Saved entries
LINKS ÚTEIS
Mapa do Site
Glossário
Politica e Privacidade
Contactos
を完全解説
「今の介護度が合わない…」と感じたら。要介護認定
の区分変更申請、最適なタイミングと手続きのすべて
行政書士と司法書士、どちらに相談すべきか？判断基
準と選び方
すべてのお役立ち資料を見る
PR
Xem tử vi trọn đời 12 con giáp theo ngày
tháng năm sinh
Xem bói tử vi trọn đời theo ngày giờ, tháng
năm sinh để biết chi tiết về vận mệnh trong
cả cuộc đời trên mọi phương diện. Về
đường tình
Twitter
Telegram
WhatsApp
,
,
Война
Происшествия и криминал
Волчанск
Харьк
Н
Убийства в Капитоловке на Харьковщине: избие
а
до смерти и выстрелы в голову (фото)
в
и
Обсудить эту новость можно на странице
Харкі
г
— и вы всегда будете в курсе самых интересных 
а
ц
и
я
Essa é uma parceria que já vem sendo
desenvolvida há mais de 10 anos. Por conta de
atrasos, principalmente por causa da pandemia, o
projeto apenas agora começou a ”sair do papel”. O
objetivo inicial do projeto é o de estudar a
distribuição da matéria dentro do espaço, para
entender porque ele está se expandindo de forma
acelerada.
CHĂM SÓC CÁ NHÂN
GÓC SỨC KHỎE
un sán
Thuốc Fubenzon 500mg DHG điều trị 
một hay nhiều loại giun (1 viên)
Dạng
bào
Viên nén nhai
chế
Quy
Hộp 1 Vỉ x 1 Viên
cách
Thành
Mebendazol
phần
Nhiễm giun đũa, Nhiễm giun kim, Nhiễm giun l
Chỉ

# Instructions to follow
Each line of the records with the word "projeto" in it is to be copied.

# Exercise output
projeto apenas agora começou a ”sair do papel”. O
objetivo inicial do projeto é o de estudar a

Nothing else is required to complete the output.